Xophmeister · 4h ago
I've done this in my Claude settings, but it still doesn't seem that keen on following it:

> Please be measured and critical in your response. I appreciate the enthusiasm, but I highly doubt everything I say is “brilliant” or “astute”, etc.! I prefer objectivity to sycophancy.

lucianbr · 3h ago
> I appreciate the enthusiasm, but I highly doubt everything I say is “brilliant” or “astute”, etc.!

Is this part useful as instruction for a model? Seems targeted to a human. And even then I'm not sure how useful it would be.

The first and last sentence should suffice, no?

alienbaby · 3h ago
Remove everything after .... 'in your response' and you will likely get better results.
dncornholio · 3h ago
Too much context tokens.
bradley13 · 4h ago
Yes, ChatGPT can do this, more or less.
tempoponet · 4h ago
Yet I'll tell it 100 times to stop using em dashes and it refuses.
Sharlin · 3h ago
What kind of monster would tell a LLM to avoid correct typography?
lvl155 · 4h ago
Yeah because I am sure if they told you how stupid and wrong you’re, people will continue to use it.

It’s superficial but not sure why people get so annoyed about it. It’s an artifact.

If devs truly want a helpful coding AI based on real devs doing real work, you’d basically opt for telemetry and allow Anthropic/OpenAI to train on your work. That’s the only way. Otherwise we are at the mercy of “devs” these companies hire to do training.

spicyusername · 3h ago
It's not superficial. It's material to Claude regularly returning bad information.

If you phrase a question like, "should x be y?", Claude will almost always say yes.

lvl155 · 3h ago
If this is what you think, you might want to go back and learn how these LLMs work and specifically for coding tasks. This is a classic case of know your tools.
criddell · 3h ago
> Yeah because I am sure if they told you how stupid and wrong you’re, people will continue to use it.

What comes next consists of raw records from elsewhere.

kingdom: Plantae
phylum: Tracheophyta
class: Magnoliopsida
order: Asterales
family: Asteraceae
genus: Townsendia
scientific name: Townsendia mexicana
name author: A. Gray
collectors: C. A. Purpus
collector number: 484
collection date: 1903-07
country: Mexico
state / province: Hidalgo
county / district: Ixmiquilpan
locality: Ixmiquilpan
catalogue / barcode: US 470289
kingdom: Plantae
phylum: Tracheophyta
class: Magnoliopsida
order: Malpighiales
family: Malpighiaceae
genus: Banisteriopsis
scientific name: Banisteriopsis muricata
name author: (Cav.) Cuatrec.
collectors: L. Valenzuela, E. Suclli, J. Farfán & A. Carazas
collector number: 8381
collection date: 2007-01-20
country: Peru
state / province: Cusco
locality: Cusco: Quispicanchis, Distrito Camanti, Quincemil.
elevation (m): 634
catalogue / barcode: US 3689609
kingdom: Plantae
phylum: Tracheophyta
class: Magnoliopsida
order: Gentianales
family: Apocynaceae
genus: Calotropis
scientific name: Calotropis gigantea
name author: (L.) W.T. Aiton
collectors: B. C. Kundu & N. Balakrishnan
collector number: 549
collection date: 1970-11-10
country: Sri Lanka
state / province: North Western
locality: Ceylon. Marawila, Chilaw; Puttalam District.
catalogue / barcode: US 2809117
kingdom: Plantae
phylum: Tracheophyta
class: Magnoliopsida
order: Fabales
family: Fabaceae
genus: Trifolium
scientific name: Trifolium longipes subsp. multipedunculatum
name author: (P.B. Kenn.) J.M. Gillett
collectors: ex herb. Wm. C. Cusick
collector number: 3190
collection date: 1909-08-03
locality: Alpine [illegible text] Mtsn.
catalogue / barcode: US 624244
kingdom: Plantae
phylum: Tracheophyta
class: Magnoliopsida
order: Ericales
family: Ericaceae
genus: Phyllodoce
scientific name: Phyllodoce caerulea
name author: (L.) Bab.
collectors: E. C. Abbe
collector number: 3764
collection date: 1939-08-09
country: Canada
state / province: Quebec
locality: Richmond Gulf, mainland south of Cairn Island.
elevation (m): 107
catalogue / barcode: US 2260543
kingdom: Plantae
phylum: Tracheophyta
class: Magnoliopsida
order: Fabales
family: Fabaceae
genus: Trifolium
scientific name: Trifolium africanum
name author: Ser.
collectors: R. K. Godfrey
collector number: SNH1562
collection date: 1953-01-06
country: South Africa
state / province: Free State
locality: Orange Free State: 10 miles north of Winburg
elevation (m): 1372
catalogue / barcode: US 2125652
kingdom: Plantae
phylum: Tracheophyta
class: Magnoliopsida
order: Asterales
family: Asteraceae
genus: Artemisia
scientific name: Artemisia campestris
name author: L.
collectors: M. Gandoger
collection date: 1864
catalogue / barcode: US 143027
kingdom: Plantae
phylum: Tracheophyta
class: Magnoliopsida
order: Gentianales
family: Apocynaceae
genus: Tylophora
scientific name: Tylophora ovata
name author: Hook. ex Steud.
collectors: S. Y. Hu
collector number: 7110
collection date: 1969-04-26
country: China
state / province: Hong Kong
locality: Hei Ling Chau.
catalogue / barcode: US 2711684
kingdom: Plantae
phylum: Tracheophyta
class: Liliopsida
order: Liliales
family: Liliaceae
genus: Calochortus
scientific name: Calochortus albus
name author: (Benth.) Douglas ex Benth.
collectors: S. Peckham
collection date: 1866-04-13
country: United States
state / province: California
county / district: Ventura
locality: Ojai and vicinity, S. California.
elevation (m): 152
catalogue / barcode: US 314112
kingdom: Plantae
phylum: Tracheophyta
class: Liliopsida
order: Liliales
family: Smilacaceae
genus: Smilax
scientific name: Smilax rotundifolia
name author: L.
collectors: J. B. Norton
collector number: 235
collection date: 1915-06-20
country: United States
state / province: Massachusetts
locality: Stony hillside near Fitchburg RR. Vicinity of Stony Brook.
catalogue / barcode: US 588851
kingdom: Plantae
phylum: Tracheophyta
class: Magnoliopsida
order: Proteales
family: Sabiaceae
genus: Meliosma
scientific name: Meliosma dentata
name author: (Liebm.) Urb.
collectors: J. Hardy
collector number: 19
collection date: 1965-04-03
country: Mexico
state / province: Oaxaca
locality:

Are sycophant and jerk the only two options?

lvl155 · 3h ago
Maybe don’t take its responses so personally? You’re the one anthropomorphizing an LLM bot. Again, it’s just part of the product. If you went to a restaurant and your server was extra nice but superficial you wouldn’t constantly complain about how bad the food was. Because that’s exactly what this is.
criddell · 1h ago
UX matters and telling users that the problem lies with them is a tough sell especially when tone is something the LLM vendors specify.
FirmwareBurner · 3h ago
I would actually like it if robots would use slurs like an Halo/CoD lobby from 2006 Xbox live. It would make them feel more genuine. That's why people used to like using Grok so much, since it was never afraid to get edgy if you asked it to.